Excerpt provided:
* * *
How to use gargle for auth in a client package

knitr::opts_chunk$set( collapse = TRUE, comment = "#>" )

gargle provides common infrastructure for use with Google APIs. This vignette describes one possible design for using gargle to deal with auth, in a client package that provides a high-level wrapper for a specific API.

There are frequent references to (the development version of) googledrive, which is a functioning test bed. The released version of googledrive already presents a very similar interface to users, but using internal functions. The release of gargle means these functions now exist in gargle, where they can be shared across packages, and the redundant versions in googledrive can be removed. The auth approach described here is already used in the (GitHub-only) googlesheets4 package (the successor to googlesheets). Packages like bigrquery and gmailr are slated for retrofitting (these obviously require a thoughtful consideration of backwards compatibility).

Key choices

Getting a token requires several pieces of information and there are stark differences in how much users (need to) know or control about this process. Let's review them, with an eye towards identifying the responsibilities of the package author versus the user.

  • Overall config: OAuth app and API key. Who provides?
  • Token-level properties: Google identity (email) and scopes.
  • Request-level: Who manages tokens and injects them into requests?

User-facing auth

In googledrive, the main user-facing auth function is googledrive::drive_auth(). Here is its definition (at least approximately, remember this is static code):

# googledrive:: drive_auth <- function(email = NULL, path = NULL, scopes = "https://www.googleapis.com/auth/drive", cache = gargle::gargle_oauth_cache(), use_oob = gargle::gargle_oob_default()) { cred <- gargle::token_fetch( scopes = scopes, app = drive_oauth_app(), email = email, path = path, package = "googledrive", cache = cache, use_oob = use_oob ) if (!inherits(cred, "Token2.0")) { # throw an informative error here } .auth$set_cred(cred) .auth$set_auth_active(TRUE) invisible() }

drive_auth() is called automatically upon the first need of a token and that can lead to user interaction, but does not necessarily do so. token_fetch() is described in the vignette How gargle gets tokens. The internal .auth object maintains googledrive's auth state and is explained next.
* * *
Recorded data:
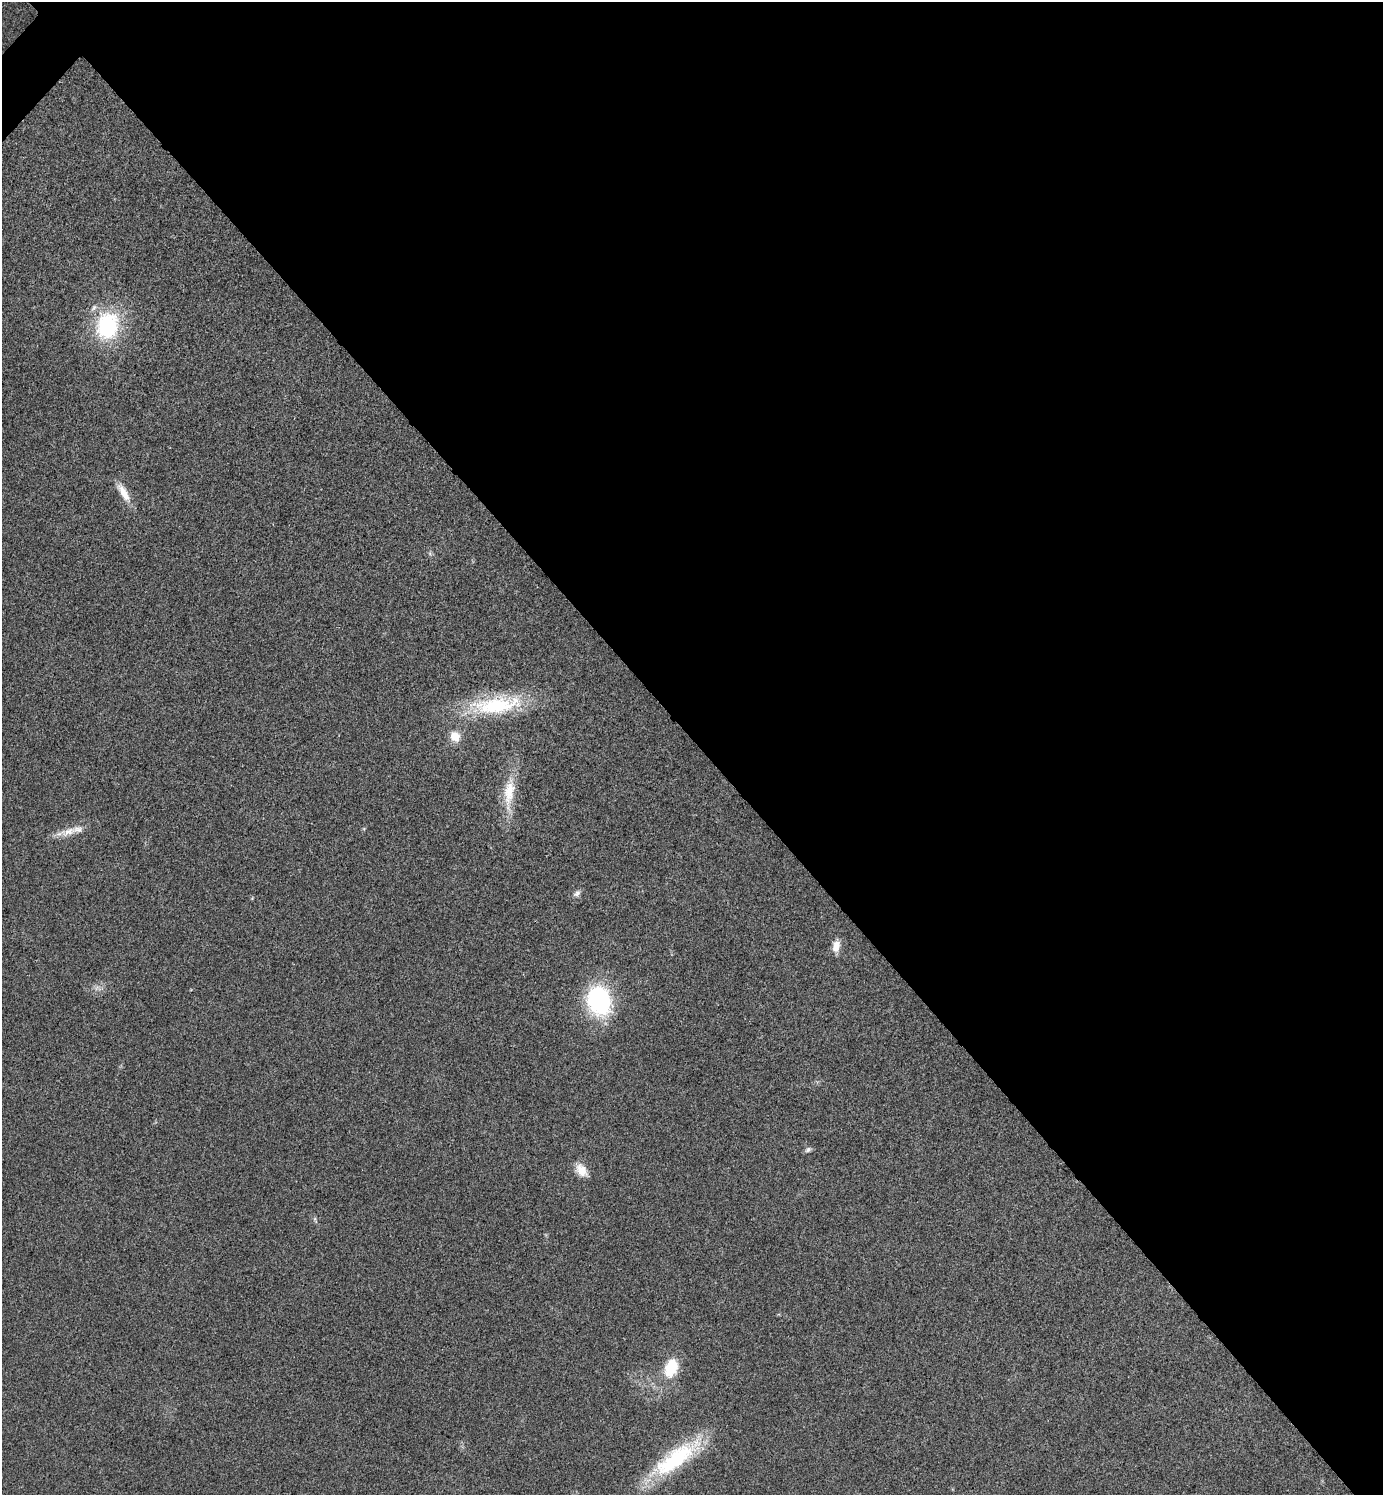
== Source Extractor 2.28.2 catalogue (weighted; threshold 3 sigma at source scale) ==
* * *
Exercise brief: Reproduce the stretch from "Getting a token" through "key. Who provides?" in the gargle auth vignette above, word for word.

Solution:
Getting a token requires several pieces of information and there are stark differences in how much users (need to) know or control about this process. Let's review them, with an eye towards identifying the responsibilities of the package author versus the user.

  • Overall config: OAuth app and API key. Who provides?